Ihr einziges Argument, wie Sie selber gegen den Wohnungsnotstand vorgehen wollen, ist das Förderprogramm über 400 Millionen Euro, und zwar nicht jährlich, sondern insgesamt über die Jahre. Schauen Sie sich einmal das Beispiel aus Hannover an, wo zwölf Wohnungen für 2,8 Millionen Euro Investitionen und Baukosten errichtet werden. Bei 400 000 Wohnungen, die Sie tatsächlich jährlich brauchen, haben Sie einen hohen Milliardenbetrag an Investitionskosten bei einem ganz, ganz kleinen Förderprogramm. Mit dem, was Sie machen, laufen Sie völlig an dem Bedarf und an den Notwendigkeiten vorbei.
Nur wenn Sie die Baukosten reduzieren, wenn Sie Bauland ausweisen und eine ordentliche steuerliche Förderung machen, haben wir eine Chance, nach vorne zu kommen. Ihre Mietpreisbremse ändert an keinem der Problembereiche etwas; sie
schafft nur ein neues. Und die Erhöhung der Grunderwerbsteuer ist kontraproduktiv, sie ist tödlich für den Wohnungsbau.

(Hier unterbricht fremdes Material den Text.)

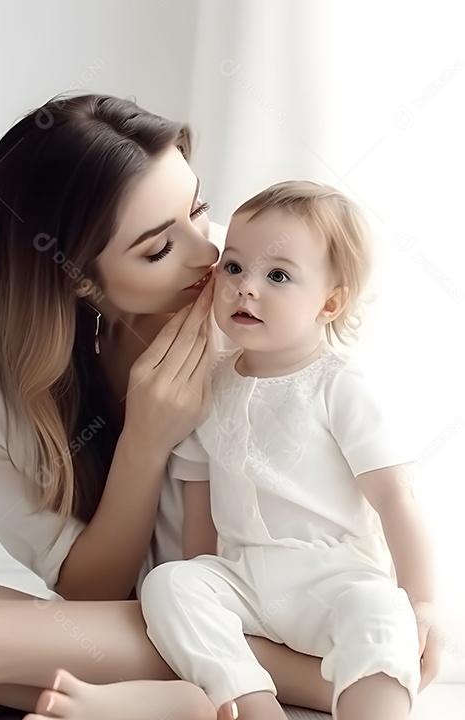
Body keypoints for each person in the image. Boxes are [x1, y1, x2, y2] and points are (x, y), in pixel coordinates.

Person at [0, 94, 377, 720]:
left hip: (249, 616)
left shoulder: (252, 301)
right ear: (77, 277)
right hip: (122, 621)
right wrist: (145, 439)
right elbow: (87, 588)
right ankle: (147, 700)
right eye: (159, 249)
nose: (210, 255)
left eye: (198, 210)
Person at [131, 181, 440, 720]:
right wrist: (203, 575)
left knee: (380, 610)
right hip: (246, 580)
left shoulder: (339, 387)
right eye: (232, 268)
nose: (245, 288)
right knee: (170, 583)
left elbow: (395, 498)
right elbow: (199, 504)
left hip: (334, 581)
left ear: (330, 301)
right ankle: (251, 703)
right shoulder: (209, 386)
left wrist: (422, 602)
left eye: (277, 276)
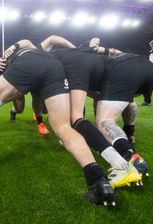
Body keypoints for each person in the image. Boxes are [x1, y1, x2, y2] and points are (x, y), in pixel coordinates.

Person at [0, 42, 116, 206]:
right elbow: (26, 42)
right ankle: (99, 182)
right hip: (55, 66)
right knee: (63, 126)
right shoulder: (28, 48)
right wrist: (14, 47)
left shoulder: (4, 61)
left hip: (28, 64)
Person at [36, 35, 142, 189]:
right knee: (116, 108)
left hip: (77, 67)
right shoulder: (81, 51)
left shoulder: (47, 58)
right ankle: (131, 154)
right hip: (109, 68)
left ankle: (121, 164)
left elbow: (51, 39)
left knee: (75, 118)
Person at [88, 38, 153, 176]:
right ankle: (129, 133)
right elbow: (99, 95)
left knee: (104, 121)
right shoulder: (102, 58)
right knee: (128, 101)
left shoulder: (80, 65)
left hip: (123, 70)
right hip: (148, 68)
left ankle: (129, 154)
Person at [0, 60, 50, 135]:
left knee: (44, 109)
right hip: (18, 86)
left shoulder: (33, 60)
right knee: (19, 109)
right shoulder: (7, 61)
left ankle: (40, 123)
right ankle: (13, 112)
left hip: (32, 81)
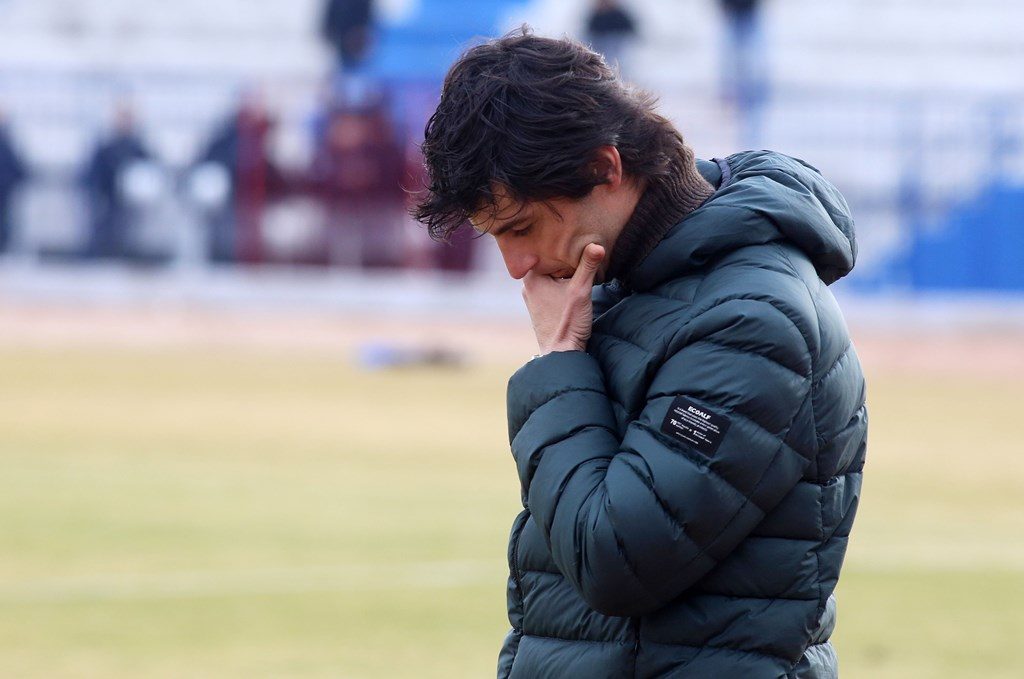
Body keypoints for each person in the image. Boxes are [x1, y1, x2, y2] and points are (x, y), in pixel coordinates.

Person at [413, 29, 865, 678]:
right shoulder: (630, 280)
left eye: (522, 228)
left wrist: (558, 365)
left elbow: (615, 556)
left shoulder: (751, 321)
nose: (517, 266)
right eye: (496, 238)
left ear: (606, 167)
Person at [81, 104, 154, 259]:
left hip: (129, 200)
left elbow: (150, 169)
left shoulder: (138, 148)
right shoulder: (105, 147)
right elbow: (93, 175)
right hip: (107, 197)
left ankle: (125, 252)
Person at [584, 0, 638, 74]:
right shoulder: (595, 18)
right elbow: (590, 38)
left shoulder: (620, 16)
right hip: (603, 52)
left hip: (619, 52)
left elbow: (631, 36)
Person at [0, 109, 27, 254]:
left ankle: (3, 246)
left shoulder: (6, 141)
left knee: (4, 218)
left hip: (5, 189)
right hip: (5, 188)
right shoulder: (6, 141)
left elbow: (15, 166)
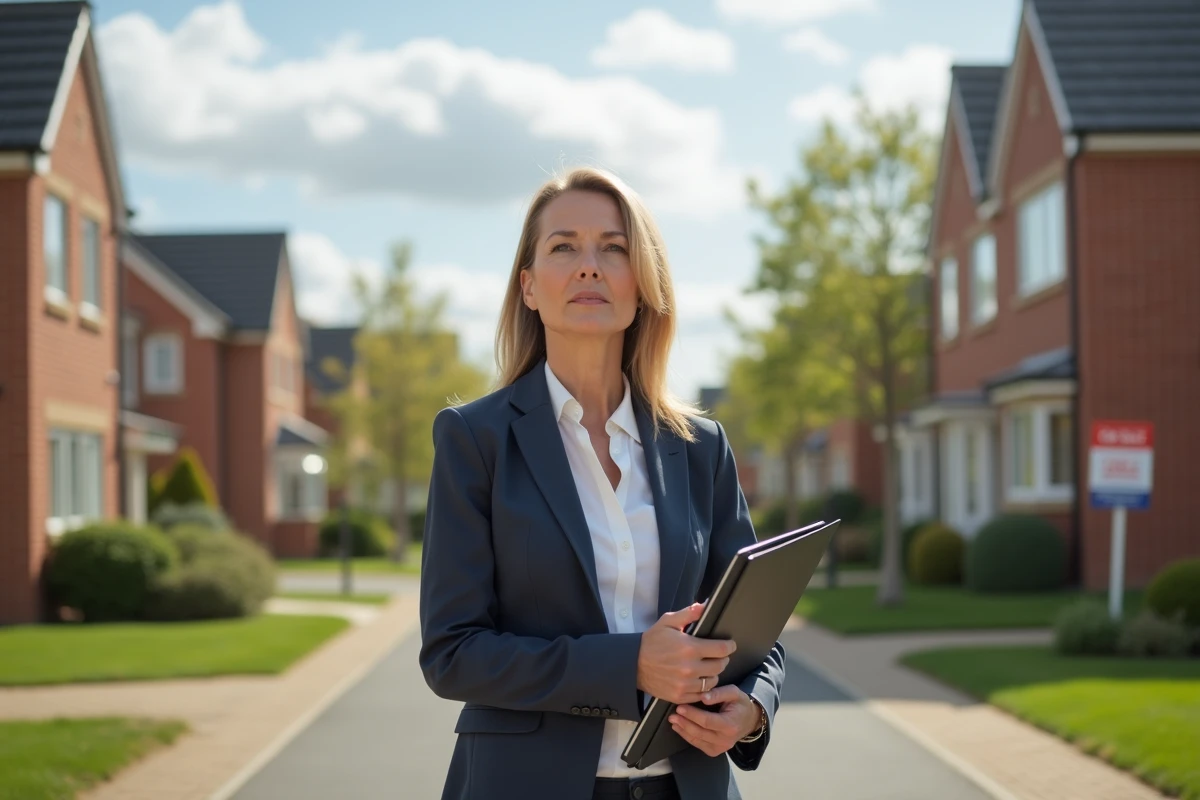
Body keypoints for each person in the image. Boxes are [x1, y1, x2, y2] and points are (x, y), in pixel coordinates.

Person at [419, 167, 785, 800]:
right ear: (529, 287)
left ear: (642, 285)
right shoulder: (473, 440)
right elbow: (453, 653)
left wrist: (751, 712)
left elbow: (756, 632)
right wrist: (629, 664)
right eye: (564, 246)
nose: (589, 265)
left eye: (614, 248)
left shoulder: (701, 448)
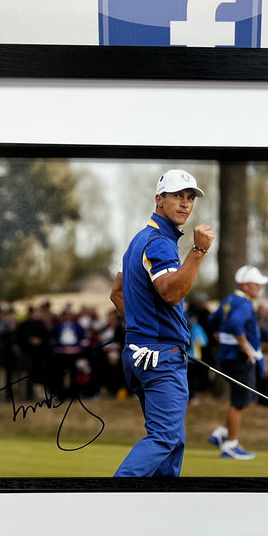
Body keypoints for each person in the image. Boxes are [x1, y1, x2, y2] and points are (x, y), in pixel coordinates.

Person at [109, 170, 214, 477]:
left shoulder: (137, 241)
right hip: (160, 358)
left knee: (174, 442)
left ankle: (161, 511)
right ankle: (110, 500)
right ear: (159, 199)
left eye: (190, 197)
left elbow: (117, 294)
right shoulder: (159, 243)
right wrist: (198, 251)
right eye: (178, 196)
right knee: (164, 438)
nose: (185, 204)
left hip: (143, 353)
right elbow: (170, 292)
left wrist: (145, 331)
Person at [207, 265, 268, 460]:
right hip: (240, 359)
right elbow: (235, 324)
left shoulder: (230, 300)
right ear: (246, 284)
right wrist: (246, 348)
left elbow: (212, 320)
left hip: (228, 358)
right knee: (240, 402)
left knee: (241, 400)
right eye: (256, 284)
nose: (259, 287)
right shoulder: (243, 303)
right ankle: (231, 445)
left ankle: (223, 434)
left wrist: (219, 333)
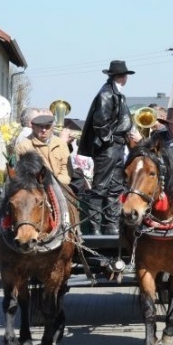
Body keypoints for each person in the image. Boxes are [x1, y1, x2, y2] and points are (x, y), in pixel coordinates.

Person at [77, 59, 135, 235]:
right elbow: (100, 122)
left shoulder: (115, 93)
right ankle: (94, 229)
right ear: (122, 77)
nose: (125, 79)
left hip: (116, 146)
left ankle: (112, 227)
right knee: (100, 188)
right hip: (109, 148)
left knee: (115, 188)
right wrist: (110, 141)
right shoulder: (107, 93)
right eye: (124, 76)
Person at [14, 112, 71, 186]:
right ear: (33, 127)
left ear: (52, 127)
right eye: (40, 127)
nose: (44, 130)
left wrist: (59, 182)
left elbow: (67, 168)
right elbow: (21, 173)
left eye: (47, 126)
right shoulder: (23, 146)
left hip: (60, 184)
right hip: (35, 186)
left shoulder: (61, 143)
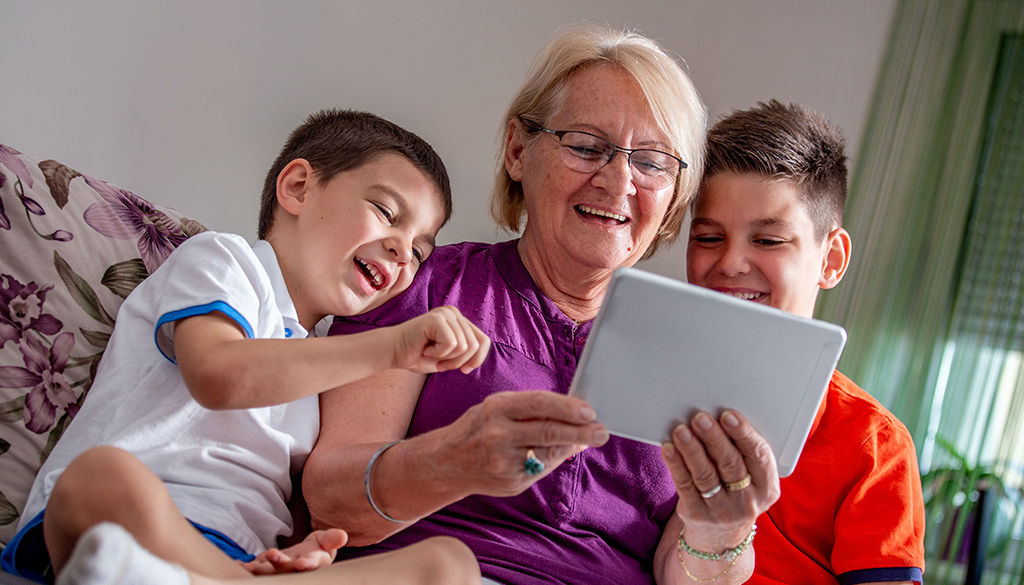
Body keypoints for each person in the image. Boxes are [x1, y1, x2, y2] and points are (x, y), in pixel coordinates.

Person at [303, 25, 780, 585]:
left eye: (652, 162)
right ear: (517, 150)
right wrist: (449, 462)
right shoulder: (423, 283)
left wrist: (721, 535)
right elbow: (329, 502)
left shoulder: (697, 358)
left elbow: (687, 572)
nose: (618, 180)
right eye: (585, 146)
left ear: (675, 195)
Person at [1, 109, 489, 585]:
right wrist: (390, 347)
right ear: (297, 187)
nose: (403, 252)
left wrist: (296, 553)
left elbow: (294, 501)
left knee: (450, 564)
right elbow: (218, 375)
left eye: (419, 251)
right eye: (386, 212)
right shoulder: (225, 261)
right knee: (100, 477)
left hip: (240, 558)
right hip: (132, 519)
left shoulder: (326, 359)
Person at [686, 100, 926, 584]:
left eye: (769, 241)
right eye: (708, 237)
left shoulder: (873, 444)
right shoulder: (640, 391)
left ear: (831, 259)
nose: (731, 263)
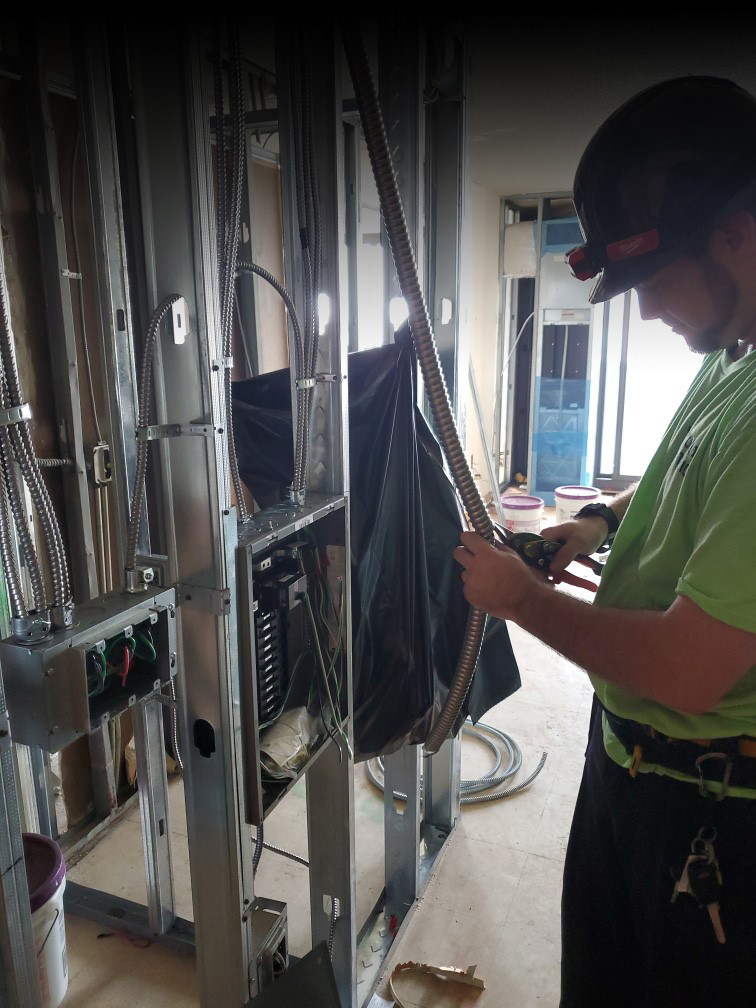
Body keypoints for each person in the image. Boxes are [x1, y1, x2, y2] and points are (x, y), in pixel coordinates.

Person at [455, 76, 756, 1008]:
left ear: (740, 233)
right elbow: (677, 480)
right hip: (634, 765)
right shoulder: (734, 360)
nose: (645, 311)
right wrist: (598, 522)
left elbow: (689, 669)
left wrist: (523, 603)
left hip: (711, 814)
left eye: (650, 279)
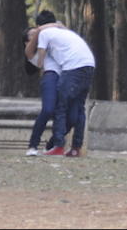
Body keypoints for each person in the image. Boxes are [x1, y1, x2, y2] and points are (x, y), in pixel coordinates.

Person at [25, 10, 95, 157]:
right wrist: (39, 31)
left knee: (73, 113)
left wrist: (53, 27)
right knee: (53, 109)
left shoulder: (53, 38)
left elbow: (66, 36)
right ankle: (39, 144)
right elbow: (33, 57)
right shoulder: (39, 45)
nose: (35, 35)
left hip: (70, 71)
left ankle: (64, 146)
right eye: (30, 36)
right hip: (58, 75)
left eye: (36, 32)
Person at [22, 27, 61, 156]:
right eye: (31, 36)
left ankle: (51, 145)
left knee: (69, 117)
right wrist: (41, 29)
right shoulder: (31, 53)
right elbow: (39, 33)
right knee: (48, 110)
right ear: (27, 42)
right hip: (50, 77)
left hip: (66, 77)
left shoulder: (51, 46)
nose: (38, 36)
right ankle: (33, 145)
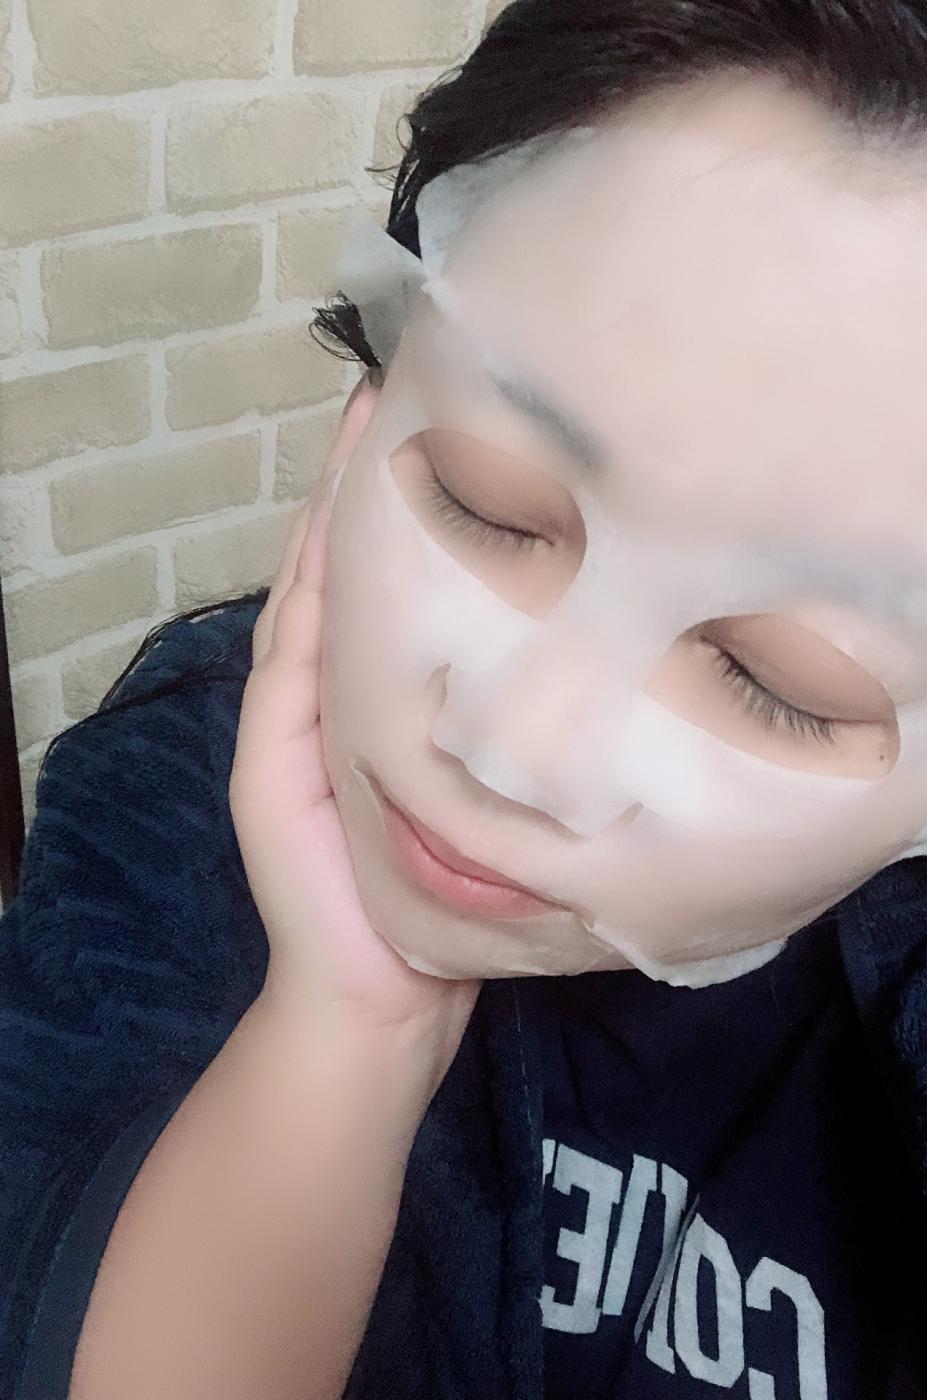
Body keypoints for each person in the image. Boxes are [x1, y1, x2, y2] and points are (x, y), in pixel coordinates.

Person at [4, 2, 927, 1396]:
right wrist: (344, 1032)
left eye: (773, 685)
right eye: (485, 505)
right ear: (366, 416)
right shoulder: (176, 786)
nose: (511, 749)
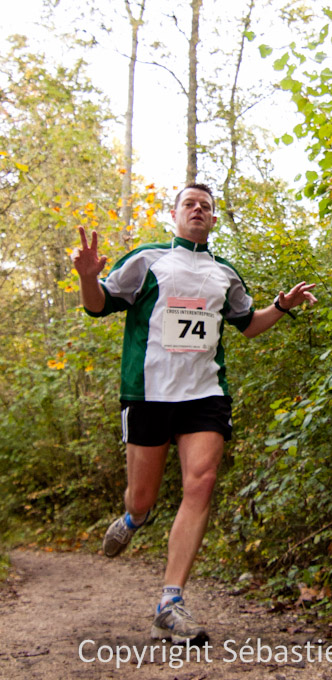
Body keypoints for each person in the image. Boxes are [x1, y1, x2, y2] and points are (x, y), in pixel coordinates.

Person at [72, 183, 317, 644]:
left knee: (201, 482)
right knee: (142, 498)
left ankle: (169, 604)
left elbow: (248, 325)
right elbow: (98, 305)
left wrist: (282, 306)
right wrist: (88, 277)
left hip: (205, 394)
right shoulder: (147, 260)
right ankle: (134, 519)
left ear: (214, 219)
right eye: (190, 203)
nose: (198, 209)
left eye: (205, 205)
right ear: (175, 214)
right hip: (148, 393)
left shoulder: (225, 274)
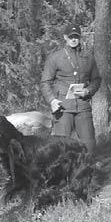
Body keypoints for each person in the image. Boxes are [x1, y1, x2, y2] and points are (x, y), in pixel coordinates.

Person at [40, 23, 101, 154]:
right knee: (60, 147)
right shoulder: (55, 57)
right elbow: (45, 82)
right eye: (71, 37)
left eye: (76, 37)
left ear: (80, 38)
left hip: (83, 106)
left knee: (89, 145)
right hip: (62, 108)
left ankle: (88, 172)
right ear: (65, 37)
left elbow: (96, 80)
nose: (74, 39)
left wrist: (88, 91)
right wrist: (52, 101)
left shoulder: (88, 57)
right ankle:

Sehr geehrter Herr Präsident! Sehr geehrter Herr Bode, Sie haben eben die Dimension der Aufgabe deutlich gemacht. Daraus erschließt sich automatisch, dass die Möglichkeiten des Landes ein Teil sind. So geringfügig, wie Sie das gerade dargestellt haben, sind 5 000 Wohnungen gar nicht.
Dies macht aber auch deutlich, dass das doch eine Aufgabe ist, bei der alle sagen: Das kann nicht allein von den Bundesländern gestemmt werden. - Aber das stellen Sie wieder so dar. Wir selbst machen ja etwas. Zu diesem Programm ist etwas ausgeführt worden. Aber Sie tun so, als ob alle Lösungen über die Länder laufen müssen und wir gleichzeitig auch noch auf Steuereinnahmen verzichten sollen, obwohl der Bund, Herr Schäuble, gerade 12 Milliarden Euro gefunden hat. Er hat 12 Milliarden Euro Zusatzeinnahmen. Aber auf die Idee: „Wir müssen jetzt mit diesem Geld mal ordentlich in die Wohnbauförderung einsteigen“, ist er bislang nicht gekommen. Warum eigentlich nicht?